> _Input data_:

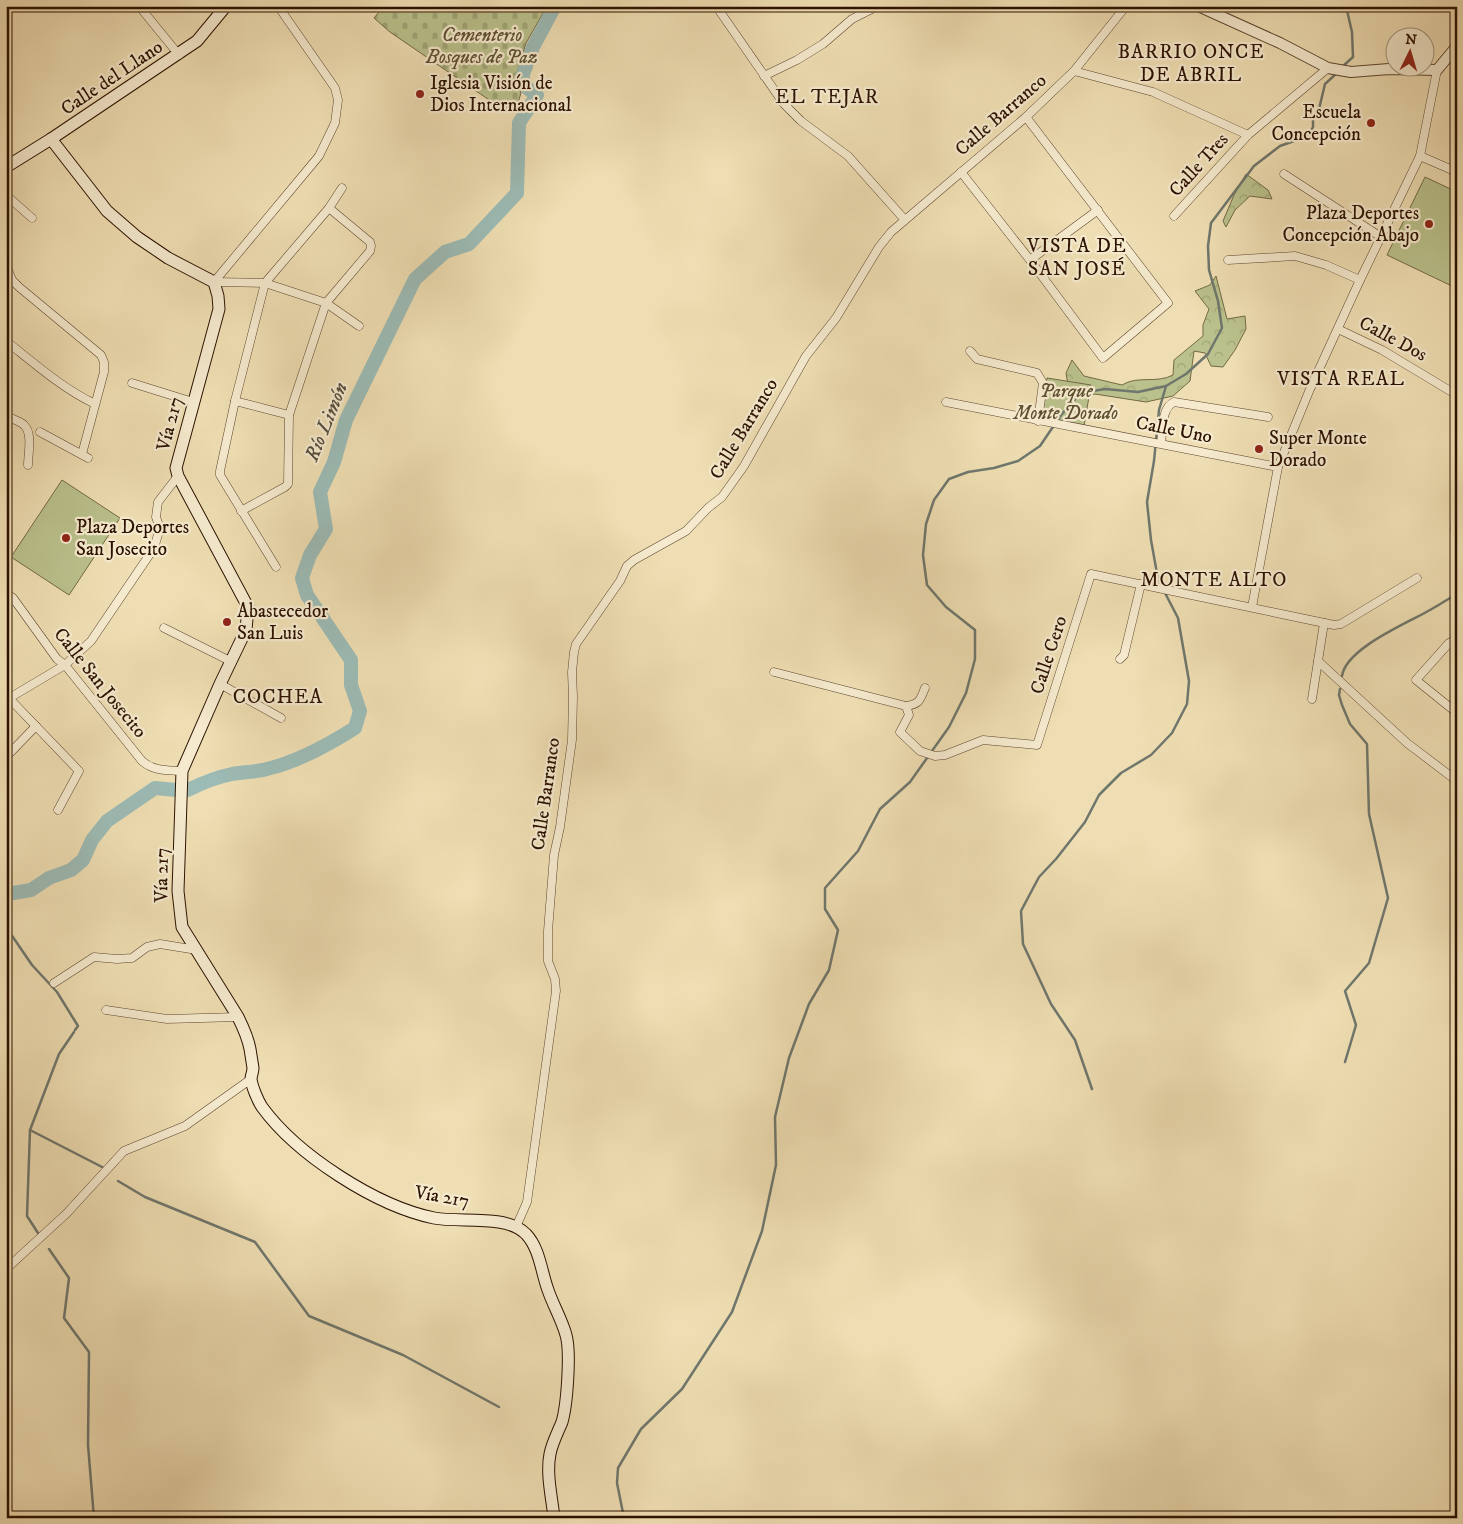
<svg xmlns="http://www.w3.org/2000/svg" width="1463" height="1524" font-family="'IM FELL DW Pica',serif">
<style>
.forest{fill:url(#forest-crowns);stroke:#736946}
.cemetery{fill:url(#cemetery-stones);stroke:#736946}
.green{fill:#bac18c;stroke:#736946}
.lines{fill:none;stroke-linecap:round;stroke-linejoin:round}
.stream{stroke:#6f776d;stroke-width:2.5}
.river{stroke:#9cbbb5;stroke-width:14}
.minor-casing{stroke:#5d442d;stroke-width:9}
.tertiary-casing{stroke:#5d442d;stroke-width:12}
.secondary-casing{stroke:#2c1100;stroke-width:13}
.minor{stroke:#f5eace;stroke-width:8}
.tertiary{stroke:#f5eace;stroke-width:10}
.secondary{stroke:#f5eace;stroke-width:11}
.poi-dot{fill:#8f2418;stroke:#f5eace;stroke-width:2}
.labels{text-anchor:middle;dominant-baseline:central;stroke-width:4.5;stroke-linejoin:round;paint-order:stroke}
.park-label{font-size:19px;font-style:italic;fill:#5e4f31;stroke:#f5eace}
.street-label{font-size:19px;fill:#2c1100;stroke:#f5eace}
.poi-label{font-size:19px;fill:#2c1100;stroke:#f5eace;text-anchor:start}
.neighbourhood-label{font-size:20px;letter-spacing:1px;fill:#2c1100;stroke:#f5eace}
.water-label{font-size:20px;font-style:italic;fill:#534c3f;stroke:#f5eace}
</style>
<defs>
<pattern id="forest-crowns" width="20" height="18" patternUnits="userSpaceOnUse" patternTransform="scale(1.25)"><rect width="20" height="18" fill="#bac18c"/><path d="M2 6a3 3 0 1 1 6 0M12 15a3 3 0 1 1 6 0" fill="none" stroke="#a0a577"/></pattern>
<pattern id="cemetery-stones" width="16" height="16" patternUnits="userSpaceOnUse" patternTransform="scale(1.25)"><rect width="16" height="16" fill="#bac18c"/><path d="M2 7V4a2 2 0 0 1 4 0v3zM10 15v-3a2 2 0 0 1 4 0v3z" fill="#a0a577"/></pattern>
</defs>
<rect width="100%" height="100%" fill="#efdeb3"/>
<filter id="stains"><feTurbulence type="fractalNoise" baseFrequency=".004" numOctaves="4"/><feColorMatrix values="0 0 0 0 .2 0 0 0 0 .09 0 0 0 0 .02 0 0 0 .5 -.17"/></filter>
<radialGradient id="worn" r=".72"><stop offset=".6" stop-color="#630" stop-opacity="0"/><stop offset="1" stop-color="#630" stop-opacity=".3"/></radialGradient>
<!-- forest -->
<g class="forest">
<polygon points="1246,174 1268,190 1272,199 1250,196 1235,210 1226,227 1223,221 1234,195"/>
<path d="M1216 276 1227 319 1245 316 1246 329 1235 350 1223 367 1211 366 1205 353 1194 351 1190 381 1173 396 1146 402 1095 394 1087 397H1070L1066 373 1072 360 1084 376 1122 385C1138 375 1156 384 1173 375L1174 360 1203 336V325L1209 309 1195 291 1210 285Z"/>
</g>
<!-- cemetery -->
<polygon class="cemetery" points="384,6 547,6 526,43 516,76 521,93 515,112 498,106 390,32 374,18"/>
<!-- green -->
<g class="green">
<polygon points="1425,177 1457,192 1456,288 1387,255"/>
<polygon points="1047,378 1091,385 1084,426 1043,417 1042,413"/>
<polygon points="62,480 120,518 69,595 11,557"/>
</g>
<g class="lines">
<!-- stream -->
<g class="stream">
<polyline points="1342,67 1353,57 1352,32 1346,6"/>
<path d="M1457 511C1448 523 1452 537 1457 550"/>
<polyline points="1162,586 1158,579 1151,540 1147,502 1154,461 1159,410 1166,386"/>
<path d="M1342 676C1346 648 1408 623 1430 610 1439 605 1448 599 1457 594"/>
<polyline points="1340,689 1339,695 1342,705 1350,724 1367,744 1369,814 1388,898 1369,963 1345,991 1356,1025 1345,1062"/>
<polyline points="6,927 32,965 57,992 78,1026 75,1030"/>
<polyline points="1092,1089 1075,1040 1051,1004 1023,944 1021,911 1039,877 1056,859 1085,822 1099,795 1121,773 1151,755 1172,733 1187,704 1189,681 1178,618 1164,591"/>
<polyline points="30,1130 104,1168"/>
<polyline points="118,1181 145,1197 255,1242 309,1316 403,1355 499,1407"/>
<polyline points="38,1233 27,1216 30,1130 59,1054 74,1032"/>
<polyline points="49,1249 69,1278 64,1318 89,1352 88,1445 94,1518"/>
<polyline points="624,1518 617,1483 618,1468 641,1429 682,1389 732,1312 762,1231 776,1165 775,1117 789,1058 809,1004 829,970 838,930 825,909 825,888 858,851 880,809 910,782 949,727 966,693 975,659 975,630 946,607 927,585 923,555 926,524 934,500 949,479 968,472 994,468 1018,461 1040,446 1061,415 1081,393 1105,389 1138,392 1166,386 1186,374 1208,354 1222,328 1218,301 1209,270 1208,246 1211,223 1254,166 1280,146 1308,136 1313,127 1313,117 1319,109 1325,84 1337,73"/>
</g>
<!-- river -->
<g class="river">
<path d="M188 790C202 783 217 777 232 774 244 772 256 772 267 769 298 762 328 745 355 728L360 711 351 685V660L307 595 302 578 310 555 326 529 320 492 334 462 346 420 415 279 445 252 469 244 517 193 519 123 537 95 527 88 522 77 533 47 555 6"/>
<polyline points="6,896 7,894 31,890 49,878 71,870 83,860 92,840 107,821 155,788 176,790"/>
</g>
<defs>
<g id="minor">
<polyline points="139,6 179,55"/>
<polyline points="716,6 784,104 801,121 848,156 905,220"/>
<polyline points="1074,71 1153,92 1248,135"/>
<polyline points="764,76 797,60 823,44 852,19 878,6"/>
<polyline points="1420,156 1457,172"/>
<polyline points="961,172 1030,260 1103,358 1168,303 1026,117"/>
<polyline points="1284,174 1381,237"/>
<polyline points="6,195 32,218"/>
<polyline points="1174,216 1248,135 1328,68"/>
<polyline points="1030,260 1098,210"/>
<polyline points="1228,260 1295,256 1326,265 1360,280"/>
<polyline points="6,265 12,280 19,287 101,355 104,362 104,372 82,454"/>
<polyline points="214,282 319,156 335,123 338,100 335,88 278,6"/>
<polyline points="214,282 265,283 326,303 359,326"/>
<polyline points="1338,329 1382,350 1457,395"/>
<path d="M6 341C35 364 62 388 95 404"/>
<polyline points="970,351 977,359 1037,373 1043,383 1038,421"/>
<polyline points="132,383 193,402"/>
<polyline points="235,401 289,415"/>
<polyline points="946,402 1278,467"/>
<path d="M6 416C12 419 20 421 24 425 33 433 28 454 28 465"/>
<polyline points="40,432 88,458"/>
<path d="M1161 443C1163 430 1161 408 1174 402L1268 417"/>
<polyline points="241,511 285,487 288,484 289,415 326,303 370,251 371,246 370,242 329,208"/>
<polyline points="276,567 220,475 220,471 235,401 265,283 329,208 342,188"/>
<path d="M6 593 13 598 57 659 65 665 142 761C153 771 167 770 182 771"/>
<polyline points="1252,607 1278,467 1310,389 1360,280 1420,156 1437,70"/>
<polyline points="164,628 232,662"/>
<polyline points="1457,639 1449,643 1416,680 1457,713"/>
<polyline points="1120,659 1124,655 1141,584"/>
<polyline points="1318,661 1407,743 1457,781"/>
<polyline points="774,672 906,706 909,715 900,732 920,751 935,756 945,755 983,740 1037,745 1091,574 1334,625 1341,624 1417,578"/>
<polyline points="220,684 281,718"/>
<polyline points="6,695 79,771 58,810"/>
<polyline points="1312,699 1324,623"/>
<polyline points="6,700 65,665 91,641 154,548 160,528 156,517 158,502 178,476"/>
<path d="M906 706C920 704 920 700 925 688"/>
<polyline points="6,757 36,726"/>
<polyline points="54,983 94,957 117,959 132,958 147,947 160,944 197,950"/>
<polyline points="106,1010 167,1019 238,1017"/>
<polyline points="516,1227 527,1202 556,991 555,979 548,961 548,931 554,855 560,827 572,740 573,697 572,672 574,652 576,644 620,581 627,566 634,560 686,531 708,508 722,497 744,466 806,356 836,318 879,247 891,232 1026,117 1074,71 1126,6"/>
<polyline points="6,1269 66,1214 124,1151 185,1126 251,1079"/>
</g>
<polyline id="tertiary" points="1198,6 1280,43 1328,68 1351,72 1389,69 1437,70 1457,46"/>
<g id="secondary">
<path d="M51 139 107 211 137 237 168 258 214 282 218 296 219 309 176 468 178 476 248 607 246 630 220 684 182 771 178 891 182 927 238 1017C243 1027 248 1038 250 1049 251 1055 252 1062 253 1068 253 1072 251 1076 251 1079 252 1087 258 1101 262 1107 297 1155 376 1206 434 1218 461 1223 506 1214 526 1234 540 1249 541 1271 548 1290 553 1305 562 1320 566 1335 571 1352 567 1405 562 1422 558 1432 552 1443 550 1454 546 1474 552 1498 554 1518"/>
<polyline points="6,167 51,139 197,41 226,6"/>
</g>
</defs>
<!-- minor casing -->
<use href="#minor" class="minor-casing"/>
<!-- tertiary casing -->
<use href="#tertiary" class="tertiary-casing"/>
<!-- secondary casing -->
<use href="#secondary" class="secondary-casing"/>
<!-- minor -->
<use href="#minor" class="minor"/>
<!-- tertiary -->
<use href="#tertiary" class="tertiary"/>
<!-- secondary -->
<use href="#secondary" class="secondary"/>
</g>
<!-- markers -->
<g class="poi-dot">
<circle cx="420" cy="94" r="5"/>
<circle cx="1371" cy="123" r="5"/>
<circle cx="1429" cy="224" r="5"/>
<circle cx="1259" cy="449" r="5"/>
<circle cx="66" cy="538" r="5"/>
<circle cx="227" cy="622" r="5"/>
</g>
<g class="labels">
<!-- park labels -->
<g class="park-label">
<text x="482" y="35">Cementerio<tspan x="482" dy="22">Bosques de Paz</tspan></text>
<text x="1066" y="391">Parque<tspan x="1066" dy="22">Monte Dorado</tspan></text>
</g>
<!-- street labels -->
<g class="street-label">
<text transform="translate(112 78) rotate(-34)">Calle del Llano</text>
<text transform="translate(1001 115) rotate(-41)">Calle Barranco</text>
<text transform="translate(1199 165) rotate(-48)">Calle Tres</text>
<text transform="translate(1393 339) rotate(28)">Calle Dos</text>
<text transform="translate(170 424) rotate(-75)">Vía 217</text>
<text transform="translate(744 429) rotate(-59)">Calle Barranco</text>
<text transform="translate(1174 430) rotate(11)">Calle Uno</text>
<text transform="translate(1049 655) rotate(-72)">Calle Cero</text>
<text transform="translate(100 683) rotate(51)">Calle San Josecito</text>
<text transform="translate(546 794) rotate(-82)">Calle Barranco</text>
<text transform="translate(162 875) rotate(-89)">Vía 217</text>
<text transform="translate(442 1197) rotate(10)">Vía 217</text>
</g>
<!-- poi labels -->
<g class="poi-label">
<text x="430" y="83">Iglesia Visión de<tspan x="430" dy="22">Dios Internacional</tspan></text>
<text x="1361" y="112" text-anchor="end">Escuela<tspan x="1361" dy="22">Concepción</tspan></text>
<text x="1419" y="213" text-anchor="end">Plaza Deportes<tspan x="1419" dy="22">Concepción Abajo</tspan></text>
<text x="1269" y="438">Super Monte<tspan x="1269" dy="22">Dorado</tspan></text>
<text x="76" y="527">Plaza Deportes<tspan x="76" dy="22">San Josecito</tspan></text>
<text x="237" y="611">Abastecedor<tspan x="237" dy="22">San Luis</tspan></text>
</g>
<!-- neighbourhood labels -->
<g class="neighbourhood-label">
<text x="1191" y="52">BARRIO ONCE<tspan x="1191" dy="23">DE ABRIL</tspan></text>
<text x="827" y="97">EL TEJAR</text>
<text x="1077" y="246">VISTA DE<tspan x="1077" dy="23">SAN JOSÉ</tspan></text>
<text x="1341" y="379">VISTA REAL</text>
<text x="1214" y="580">MONTE ALTO</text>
<text x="278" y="697">COCHEA</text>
</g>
<!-- water labels -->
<g class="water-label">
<text transform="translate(327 422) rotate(-68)">Río Limón</text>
</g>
</g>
<!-- margin -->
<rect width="1463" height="1524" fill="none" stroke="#efdeb3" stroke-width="25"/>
<rect x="8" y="8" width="1448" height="1509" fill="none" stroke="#2c1100" stroke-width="2.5"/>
<rect x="12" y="12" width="1438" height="1499" fill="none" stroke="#2c1100"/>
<!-- north arrow -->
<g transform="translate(1410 52) rotate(5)"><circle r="24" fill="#f5eace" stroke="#a5937c"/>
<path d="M0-4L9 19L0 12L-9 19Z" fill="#8f2418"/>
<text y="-8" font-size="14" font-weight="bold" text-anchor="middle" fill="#2c1100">N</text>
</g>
<rect width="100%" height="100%" filter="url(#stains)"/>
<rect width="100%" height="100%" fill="url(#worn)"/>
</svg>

> _Task objective_: Write out every line from the entries where "middle" appears.

> _Task result_:
.labels{text-anchor:middle;dominant-baseline:central;stroke-width:4.5;stroke-linejoin:round;paint-order:stroke}
<text y="-8" font-size="14" font-weight="bold" text-anchor="middle" fill="#2c1100">N</text>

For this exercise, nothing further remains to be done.